Moreover, if only a limited number of employees have access to certain types of data, it will be much easier to detect data breaches and determine who’s responsible for email data breaches, as well as to detain them.
Implement compliance procedures for employees
Limiting employee access is not the only way to ensure that your employees are not causing compliance issues.
Email compliance policy is only as good as its implementation. This means that you have to focus on educating your employees about the importance of compliance and teach them how to adhere to written policies in their daily operations.
Make sure they understand the importance of basic data security practices, such as strong passwords, multi-factor authentication, logging out of their workstation, and keeping their devices safe, especially if they use unsecured networks at home or in public spaces.
It’s also crucial to inform them about common cybersecurity threats, such as phishing scams that employees are particularly vulnerable to. The best way to prevent these attacks is to teach your employees how to recognize them.
As human error remains one of the most common causes of data breaches, properly training and educating your employees is a regulatory requirement necessary for remaining compliant.

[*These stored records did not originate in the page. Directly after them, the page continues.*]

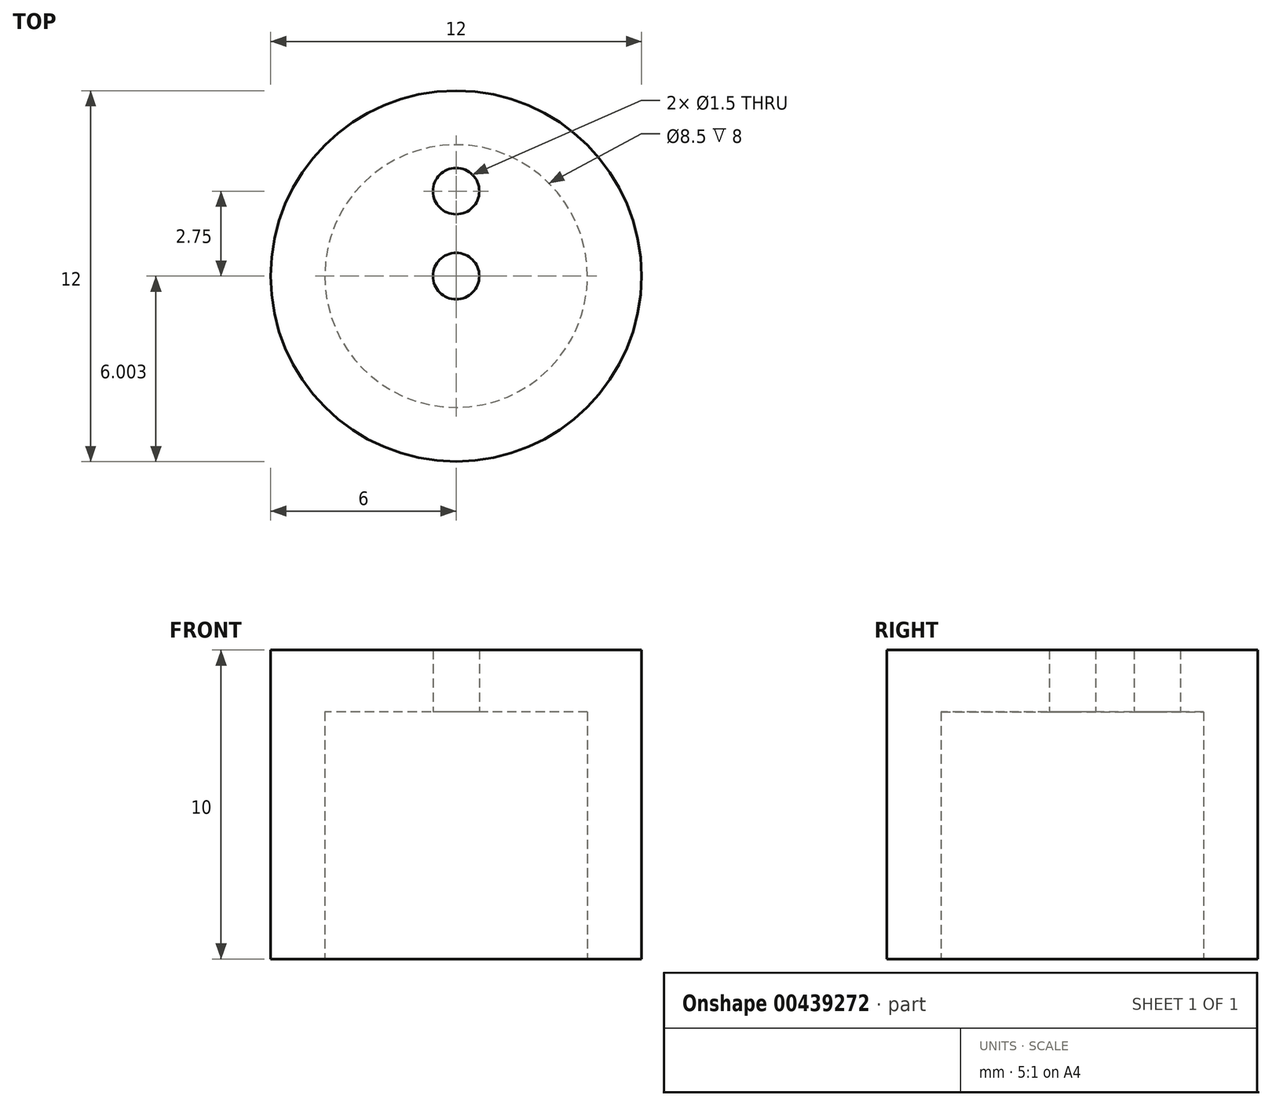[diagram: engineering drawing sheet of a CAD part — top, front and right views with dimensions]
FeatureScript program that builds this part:
annotation { "Feature Type Name" : "Feature", "Feature Type Description" : "" }
export const myFeature = defineFeature(function(context is Context, id is Id, definition is map)
    precondition{}
    {
        {
            var Q0;
            Q0=qCreatedBy(makeId("Top.planeOp"),FACE);
            var sketch = newSketch(context, id + "F0", { "sketchPlane" : qUnion([Q0])});
            skCircle(sketch, "E0", {"center": v(0, -0.55) * mm, "radius": 6 * mm});
            skCircle(sketch, "E1", {"center": v(0, -0.55) * mm, "radius": 4.25 * mm});
            skPoint(sketch, "E2", {"position": v(0, 2.2) * mm});
            skSolve(sketch);
        }
        {
            var Q0;
            Q0=makeQuery(id+"F0.imprint","IMPRINT",FACE,{"disambiguationData":[TD([[makeQuery(id+"F0.imprint","IMPRINT",EDGE,{"derivedFrom":sQuery(id+"F0.wireOp",EDGE,"E0")}),1.0]])]});
            var Q1;
            Q1=makeQuery(id+"F0.imprint","IMPRINT",FACE,{"disambiguationData":[TD([[makeQuery(id+"F0.imprint","IMPRINT",EDGE,{"derivedFrom":sQuery(id+"F0.wireOp",EDGE,"E1")}),1.0]])]});
            extrude(context, id + "F1", {"entities" : qUnion([Q0, Q1]), "depth" : 10 * mm});
        }
        {
            var Q0;
            Q0=makeQuery(id+"F0.imprint","IMPRINT",FACE,{"disambiguationData":[TD([[makeQuery(id+"F0.imprint","IMPRINT",EDGE,{"derivedFrom":sQuery(id+"F0.wireOp",EDGE,"E1")}),1.0]])]});
            extrude(context, id + "F2", {"entities" : qUnion([Q0]), "operationType" : NewBodyOperationType.REMOVE, "depth" : 8 * mm});
        }
        {
            var Q0;
            Q0=sQuery(id+"F0.wireOp",VERTEX,"E0.center");
            var Q1;
            Q1=sQuery(id+"F0.wireOp",VERTEX,"E2");
            var Q2;
            Q2=makeQuery(id+"F1.opExtrude","SWEPT_BODY",BODY,{"disambiguationData":[OSD([sQuery(id+"F0.wireOp",EDGE,"E0")])]});
            hole(context, id + "F3", {"style" : HoleStyle.SIMPLE, "endStyle" : HoleEndStyle.THROUGH, "oppositeDirection" : true, "holeDiameter" : 1.5 * mm, "isTappedThrough" : true, "tappedDepth" : 12 * mm, "tapClearance" : 3, "locations" : qUnion([Q0, Q1]), "scope" : qUnion([Q2])});
        }
    });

Regularly update your email compliance policy
Lastly, keep in mind that ensuring compliance is not a one-time project. You need to perform regular audits to identify any weak spots and update your email compliance policy as your business grows or new laws and regulations arise.
No business is exempt from data privacy regulations and compliance isn’t really a question of choice.
While there’s no one-size-fits-all strategy that can apply to all businesses and cover all regulations, following these steps will help you create a foundation for an effective email compliance strategy that suits your particular needs.